The New York Times publishes an article on old news, Drudge links to it, and suddenly we have a sensational story that will “shake our basic view of Christianity.” Hold on a minute.
You can read the story in the NY Times, a copy at the International Herald Tribune, Haaretz, World Net Daily, and elsewhere. You could also have read about it a year ago in Haaretz, or read the article in Biblical Archaeology Review Jan/Feb 2008 issue. Why is it suddenly “news” now?
You can see photos of it at Haaretz, a large photo here, line drawing and transcription here (pdf), and an English translation here. You can also read the original journal article published in Cathedra here (in Hebrew; pdf).
Here’s a brief summary:
What: Three-foot tall stone inscribed in ink with 87 lines of Hebrew text describing a vision given by the angel Gabriel
When: The stone was written in the 1st century B.C. and it was discovered 8-10 years ago and sold by a Jordanian antiquities dealer to an Israeli-Swiss antiquities collector.
Where: It was found in the vicinity of the Dead Sea, possibly on the Jordanian side. Ada Yardeni: “You have got a Dead Sea Scroll on stone.”
Forgery?: Even though this was not uncovered in a legal excavation, scholars believe the inscription to be authentic.
The Sensational Claim: The end of the inscription mentions a messiah who would rise in 3 days. Since the text was written before Jesus’ resurrection, it explains how the story of Jesus’ resurrection came to be.
The Sensational Quotation: “Resurrection after three days becomes a motif developed before Jesus, which runs contrary to nearly all scholarship. What happens in the New Testament was adopted by Jesus and his followers based on an earlier messiah story” (Israel Knohl, professor of biblical studies at Hebrew University and proponent of this theory).
The Disputed Reading: “In three days you shall live, I, Gabriel, command you.”

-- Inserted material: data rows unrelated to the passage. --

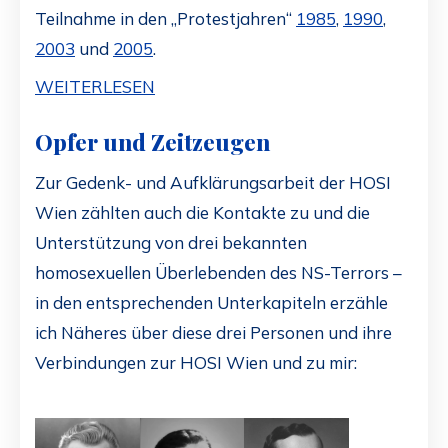
Teilnahme in den „Protestjahren“
1985
,
1990
,
2003
und
2005
.
WEITERLESEN
Opfer und Zeitzeugen
Zur Gedenk- und Aufklärungsarbeit der HOSI
Wien zählten auch die Kontakte zu und die
Unterstützung von drei bekannten
homosexuellen Überlebenden des NS-Terrors –
in den entsprechenden Unterkapiteln erzähle
ich Näheres über diese drei Personen und ihre
Verbindungen zur HOSI Wien und zu mir:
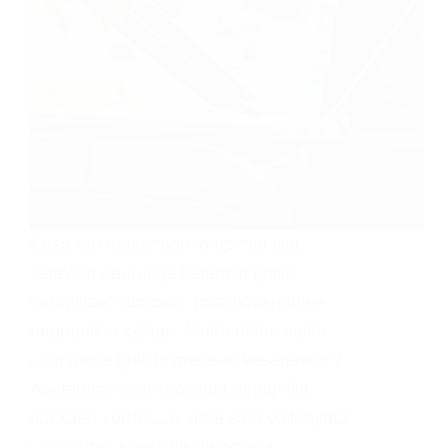
Kesä tuo mukanaan lämpimät illat,
ystävien naurun ja tietenkin grillin
herkullisen tuoksun, joka houkuttelee
naapuritkin kylään. Mutta miten valita
juuri oikea grilli täydellisiin kesähetkiin?
Asetamme viisi suosittua pihagrilliä
tiukkaan vertailuun, jotta sinä voit löytää
juuri oman suosikkisi ja nousta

Why Disputed: “There is one problem. In crucial places of the text there is lack of text. I understand Knohl’s tendency to find there keys to the pre-Christian period, but in two to three crucial lines of text there are a lot of missing words” (Moshe Bar-Asher, president of the Israeli Academy of Hebrew Language and emeritus professor of Hebrew and Aramaic at the Hebrew University).
Why This Matters:
Knohl said that it was less important whether Simon was the messiah of the stone than the fact that it strongly suggested that a savior who died and rose after three days was an established concept at the time of Jesus. He notes that in the Gospels, Jesus makes numerous predictions of his suffering and New Testament scholars say such predictions must have been written in by later followers because there was no such idea present in his day.
In other words, if the disputed reading is correct, this reveals that Jesus and/or his disciples did not create the story of his resurrection after three days, but rather they borrowed it from existing ideas.
Of course, it is either one or the other: they invented it or stole it. Here’s a radical idea: Jesus was raised by God from the dead after he had been in the tomb three days. Jesus expected this, which is why he predicted it. His disciples remembered it, which is why they recorded it.
The author of this theory, Israel Knohl, says that this stone “should shake our basic view of Christianity.” Several assumptions are required for this stone to be so significant:
1) Knohl’s disputed reading must be correct;
2) Knohl’s interpretation of the text overall must be correct;
3) Jesus and/or his disciples must have known about this text (or a similar one not yet attested to);
4) Jesus did not rise from the dead;
5) Jesus’ disciples were dishonest in claiming that he did rise from the dead and in attributing this idea to him from another source;
6) Jesus’ disciples were stupid in dying for a lie that they invented. Altogether, I think that these assumptions are shaky enough to suggest that Knohl is a little too optimistic about the impact of his theory.
UPDATE (7/8): I found the BAR article mentioned above online and added a link. For today’s articles and analysis on the story, see this post at Paleojudaica.
UPDATE (7/9): I can hardly do better than Paleojudaica with the latest stories, so I will not even try.
Note his choice for “inflated headline of the week.”